Gregg Popovich aurait deux bonnes raisons de venir en Valais. La première: sa passion du vin. En fin connaisseur, il possède une cave étoffée et est co-propriétaire d'un vignoble dans l'Oregon. La seconde? Prouver à Christian Constantin, président du FC Sion, que miser sur un entraîneur à long terme porte ses fruits.
C'est peu dire que la longévité, «Coach Pop» connaît. Il est sur le banc des Spurs de San Antonio depuis... 1996. Soit 27 ans. Une éternité dans le sport professionnel! Et ce dinosaure de la NBA, 74 printemps, n'est pas près de s'arrêter: il vient de signer un nouveau contrat de cinq ans.
Gregg Popovich Signs Five-Year Contract pic.twitter.com/GiH9dgev6k
— San Antonio Spurs (@spurs) July 8, 2023
Même si les Texans ne se sont plus qualifiés pour les play-offs depuis 2019, leurs résultats parlent en faveur de Popovich. Avec lui, ils ont remporté cinq titres (1999, 2003, 2005, 2007 et 2014). C'est simple: le technicien a le troisième plus beau palmarès de NBA derrière Phil Jackson (onze sacres) et Red Auerbach (neuf). En mai 2022, il est devenu le coach avec le plus de victoires en saison régulière (il en est actuellement à 1364). A la tête des Etats-Unis, Gregg Popovich a aussi fêté une médaille d'or olympique aux derniers JO de Tokyo en 2021.
Forcément, le légendaire entraîneur doit ses succès à une immense connaissance du basket – il a embrassé la fonction dès 1973, à seulement 24 ans – et un sens tactique aiguisé. San Antonio est notamment réputé pour son jeu très collectif. Mais ce sont surtout ses compétences humaines et son don pour la communication qui lui ont offert cette carrière extraordinaire.
Car «Coach Pop» n'est pas comme les autres. Un exemple? La séance vidéo le lendemain d'une défaite à Oklahoma City en 2018. Le journaliste et écrivain Daniel Coyle raconte ce moment dans un article pour Time:
Drôle de débriefing de match qu'un film sur la lutte des Afro-Américains pour leurs droits. Mais l'activité n'a rien d'un moment de détente.

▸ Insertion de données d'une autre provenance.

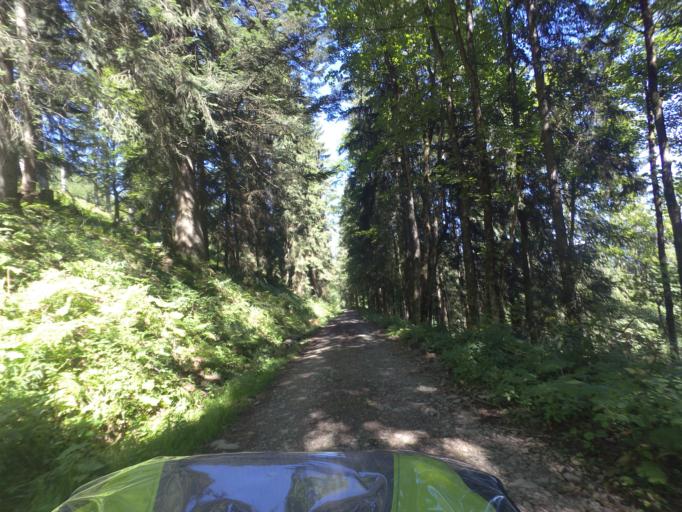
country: AT
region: Salzburg
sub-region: Politischer Bezirk Hallein
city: Hallein
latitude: 47.6396
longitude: 13.1014
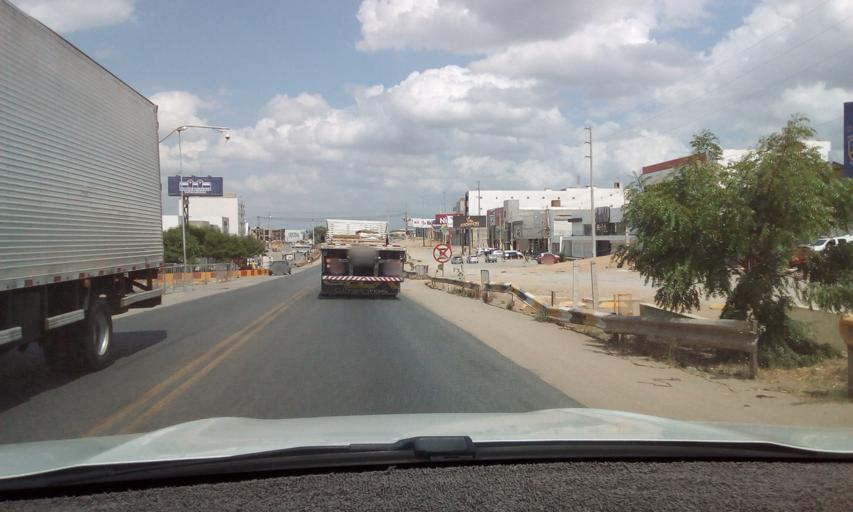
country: BR
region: Pernambuco
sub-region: Toritama
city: Toritama
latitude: -8.0073
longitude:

Si Popovich l'impose, c'est qu'il est convaincu que ses protégés deviennent de meilleurs basketteurs en grandissant comme êtres humains.
Réfléchir, avoir des valeurs et un comportement en adéquation avec celles-ci, partager le sens du collectif: autant de qualités indispensables au succès sportif dont le coach des Spurs n'hésite pas à aller chercher des exemples très loin des parquets. «Avant les entraînements, il te sort tout le temps des anecdotes sur ce qu'il se passe dans le monde. Vous pouvez être sûr qu'en ce moment, il leur parle de l'Ukraine... Ce n'est pas un hasard si on lui demande souvent son avis sur des questions politiques ou sociétales», témoignait l'ancien joueur de San Antonio Boris Diaw dans L'Equipe, en mai 2022.
En plus de faire travailler la matière grise de ses joueurs, Gregg Popovich est un rassembleur hors pair. Né dans l'Indiana en 1949 de parents d'origine monténégrine, le technicien est réputé aussi exigeant que bienveillant avec ses protégés. Un paternalisme à l'ancienne. Daniel Coyle, encore, décrit les interactions du coach avec ses joueurs à l'entraînement:
«Coach Pop» profite aussi des longs voyages à travers tout le pays pour cimenter son groupe. Il organise lui-même les soupers d'après-match, partagés par l'équipe entière. A la fin de la saison, il a pour habitude d'offrir un livre souvenir à tous les membres de son staff. Son contenu? Les menus et les vins servis dans chaque établissement où les Spurs sont allés manger.
Sean Marks, un ex-adjoint à San Antonio, donne un autre exemple des compétences relationnelles du septuagénaire. «Vous serez assis dans l'avion, et tout à coup, un magazine atterrira sur vos genoux. Vous lèverez les yeux et c'est Pop», se souvient-il.
Las pour les vignerons valaisans, Gregg Popovich n'a engagé aucun basketteur du Vieux-Pays pour la prochaine saison. Avec l'arrivée du jeune prodige français Victor Wembanyama dans son équipe, le légendaire entraîneur aura peut-être la chance de remplir sa cave avec quelques bouteilles de Bourgogne ou Bordeaux.